The Lim’s loved showing and displaying the kid’s art and we had desks full of art supplies of all types supplied by the Lim’s at our house. They also Lim’s loved displaying pictures of their kids and another Irvine ritual was dressing up the kids (and us) for professional photo’s which with little kids is a challenge. Fancy photoshopped pro photo’s would be made of the family at various stages of our lives. Once Natalie and Lanie were grandchildren, although pictures of the Lim kids remained, the Irvine house became a monument or museum of photo’s and art from our kids. Oh yes, I forgot about the bikes of all stages at the Irvine house, bought for the kids to ride around the neighborhood, and swimming at the local pools or water parks and fun parks (for the kids). Not to mention Disneyland adventures, and a memorable visit when the kids broke out in hives (we thought from food we ate) but then Carol correlated it with the generous sun-screen (and specific chemicals within) applied to prevent sun burn.

When visiting us they would say we can go to any restaurant you want, but the implied translation was as long as it was Korean, Chinese, Japanese or Italian. They loved taking the kids to the Olive Garden; a place where Carol and I always seemed to get food poisoning. Visits centered around food (and the kids who they would love to take to the malls, Target, and CostCo and “buy whatever you want”—which are impressive in Irvine and HMart, etc.). Henry would slip me $100 and say, go buy some beer. They would also take the kids to the park to play. They were always showering us with money, especially the kids. Henry and Sunny saved up money to buy each of them cars at high school graduate, saved money for their colleges, and always wanted to be present for birthdays, graduations, Christmas, etc. which, of course, meant more gifts. When Lanie was a teenager, she cleaned up her room and found more than $6000 in cash accrued over her childhood. When we were living in San Francisco, Henry and Sunny came to visit and my brother Steve and his wife happened to be in town too—I do not remember the occasion, but Henry really wanted to take Steve and Ruth out to dinner and we found a Chinese restaurant right by Golden Gate Park—Steve remembers the tons of food, the friendliness and happiness, and strong “family”.

As academics or teachers at heart, they were both super supportive of Carol and my development as independent faculty members and were always proud of our growth. Since Henry was a professor, he could over guidance and advice through our various stages. Also, they understood the challenges of a faculty career.

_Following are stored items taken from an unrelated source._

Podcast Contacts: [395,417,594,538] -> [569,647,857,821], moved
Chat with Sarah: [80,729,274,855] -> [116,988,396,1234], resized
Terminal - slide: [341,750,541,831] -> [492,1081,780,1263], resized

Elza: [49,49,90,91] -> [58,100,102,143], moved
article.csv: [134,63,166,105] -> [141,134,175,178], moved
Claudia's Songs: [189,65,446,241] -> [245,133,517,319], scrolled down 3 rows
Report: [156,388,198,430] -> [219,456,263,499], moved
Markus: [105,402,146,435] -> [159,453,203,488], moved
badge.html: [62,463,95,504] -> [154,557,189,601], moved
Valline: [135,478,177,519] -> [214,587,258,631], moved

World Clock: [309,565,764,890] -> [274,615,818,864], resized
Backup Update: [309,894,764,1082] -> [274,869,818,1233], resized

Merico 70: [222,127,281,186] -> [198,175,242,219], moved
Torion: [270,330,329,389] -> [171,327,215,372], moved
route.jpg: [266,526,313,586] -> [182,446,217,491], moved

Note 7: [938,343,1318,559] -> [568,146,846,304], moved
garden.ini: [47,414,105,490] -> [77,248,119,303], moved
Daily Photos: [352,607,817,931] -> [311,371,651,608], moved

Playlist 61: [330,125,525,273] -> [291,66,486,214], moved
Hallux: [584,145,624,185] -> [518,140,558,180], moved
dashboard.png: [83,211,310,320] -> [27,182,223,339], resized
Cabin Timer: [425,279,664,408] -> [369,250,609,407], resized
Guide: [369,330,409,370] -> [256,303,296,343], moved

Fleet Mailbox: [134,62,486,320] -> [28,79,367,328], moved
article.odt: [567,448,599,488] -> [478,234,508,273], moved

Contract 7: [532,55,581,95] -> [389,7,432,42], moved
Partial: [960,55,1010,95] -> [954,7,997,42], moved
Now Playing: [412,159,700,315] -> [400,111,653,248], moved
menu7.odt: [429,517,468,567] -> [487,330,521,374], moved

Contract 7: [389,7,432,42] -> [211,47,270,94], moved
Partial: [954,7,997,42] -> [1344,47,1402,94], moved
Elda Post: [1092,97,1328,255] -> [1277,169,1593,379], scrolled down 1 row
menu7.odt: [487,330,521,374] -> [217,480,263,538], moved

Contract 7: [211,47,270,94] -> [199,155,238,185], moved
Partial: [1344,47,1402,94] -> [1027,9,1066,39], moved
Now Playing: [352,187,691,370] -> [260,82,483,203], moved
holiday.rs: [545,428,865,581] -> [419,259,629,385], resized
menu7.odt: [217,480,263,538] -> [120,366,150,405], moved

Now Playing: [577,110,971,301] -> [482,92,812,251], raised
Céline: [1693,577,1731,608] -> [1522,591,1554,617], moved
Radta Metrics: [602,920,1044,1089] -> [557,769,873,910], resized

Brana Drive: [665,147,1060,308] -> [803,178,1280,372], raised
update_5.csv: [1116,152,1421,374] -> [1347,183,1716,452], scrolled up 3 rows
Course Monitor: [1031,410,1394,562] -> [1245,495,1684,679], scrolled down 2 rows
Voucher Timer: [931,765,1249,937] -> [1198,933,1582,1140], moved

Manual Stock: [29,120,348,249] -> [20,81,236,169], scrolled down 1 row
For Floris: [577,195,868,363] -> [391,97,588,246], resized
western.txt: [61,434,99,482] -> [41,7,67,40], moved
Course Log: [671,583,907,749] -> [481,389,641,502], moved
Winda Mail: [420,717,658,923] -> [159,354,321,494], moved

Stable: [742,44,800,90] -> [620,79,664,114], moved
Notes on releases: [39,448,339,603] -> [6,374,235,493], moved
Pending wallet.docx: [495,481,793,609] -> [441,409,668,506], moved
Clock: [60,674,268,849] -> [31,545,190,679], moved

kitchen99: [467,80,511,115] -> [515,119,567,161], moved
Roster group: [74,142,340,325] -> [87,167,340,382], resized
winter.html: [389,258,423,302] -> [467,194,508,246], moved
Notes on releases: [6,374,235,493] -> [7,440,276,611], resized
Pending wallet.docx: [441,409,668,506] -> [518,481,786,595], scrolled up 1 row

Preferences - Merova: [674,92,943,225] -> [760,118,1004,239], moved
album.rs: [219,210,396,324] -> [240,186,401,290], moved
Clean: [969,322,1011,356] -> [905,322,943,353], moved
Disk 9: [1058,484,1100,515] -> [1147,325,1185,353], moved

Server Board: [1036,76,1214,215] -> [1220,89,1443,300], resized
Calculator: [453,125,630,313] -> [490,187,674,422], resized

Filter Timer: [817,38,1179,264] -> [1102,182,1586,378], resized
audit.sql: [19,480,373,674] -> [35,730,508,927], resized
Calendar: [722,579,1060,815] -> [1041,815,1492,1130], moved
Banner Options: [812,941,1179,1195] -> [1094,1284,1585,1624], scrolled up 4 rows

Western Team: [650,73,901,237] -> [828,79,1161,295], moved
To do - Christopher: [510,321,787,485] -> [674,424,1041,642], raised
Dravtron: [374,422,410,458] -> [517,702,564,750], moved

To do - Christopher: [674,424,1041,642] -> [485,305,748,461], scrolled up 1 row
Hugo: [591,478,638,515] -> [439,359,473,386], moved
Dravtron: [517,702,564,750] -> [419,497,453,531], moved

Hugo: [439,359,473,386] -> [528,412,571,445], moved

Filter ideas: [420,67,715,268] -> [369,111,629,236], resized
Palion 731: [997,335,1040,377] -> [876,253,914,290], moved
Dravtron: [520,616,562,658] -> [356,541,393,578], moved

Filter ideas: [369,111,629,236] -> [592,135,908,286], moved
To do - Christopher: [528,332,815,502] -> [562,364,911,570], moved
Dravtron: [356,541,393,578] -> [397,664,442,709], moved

Another strong memory is the visit to Korea with the kids when they were small, meeting Korean relatives, seeing Seoul, and Jeju Island. They promised us an island tour in English, but instead it was this extremely loud woman yelling in Korean about the sites we were visiting so the kid’s tuned it out and into their iPads. At one stop we had lunch—it was absolutely the worst naengmyeon we have ever had. Carol’s dad fell at the airport in L.A. on the way to Korea because his suitcase with super-overweight with gifts of vienna sausages for the relatives. It wasn’t till we got home and Carol kind of had to force him to go to the doctor where it was realized he had cracked his head and had a brain bleed. There were many health crisis’s over the years and the family had to push them to get checked out. Hell, he lived with congestive heart failure and ~30% heart function for more than 3 years. We thought he would come through COVID and even were encouraged with his lucidity and improvements while in the hospital. COVID is an ugly beast—get vaccinated if you can and be careful!

Our family truly loved them, despite challenges at times… We will miss them from our lives and unfortunately remember too well the awful February of 2021.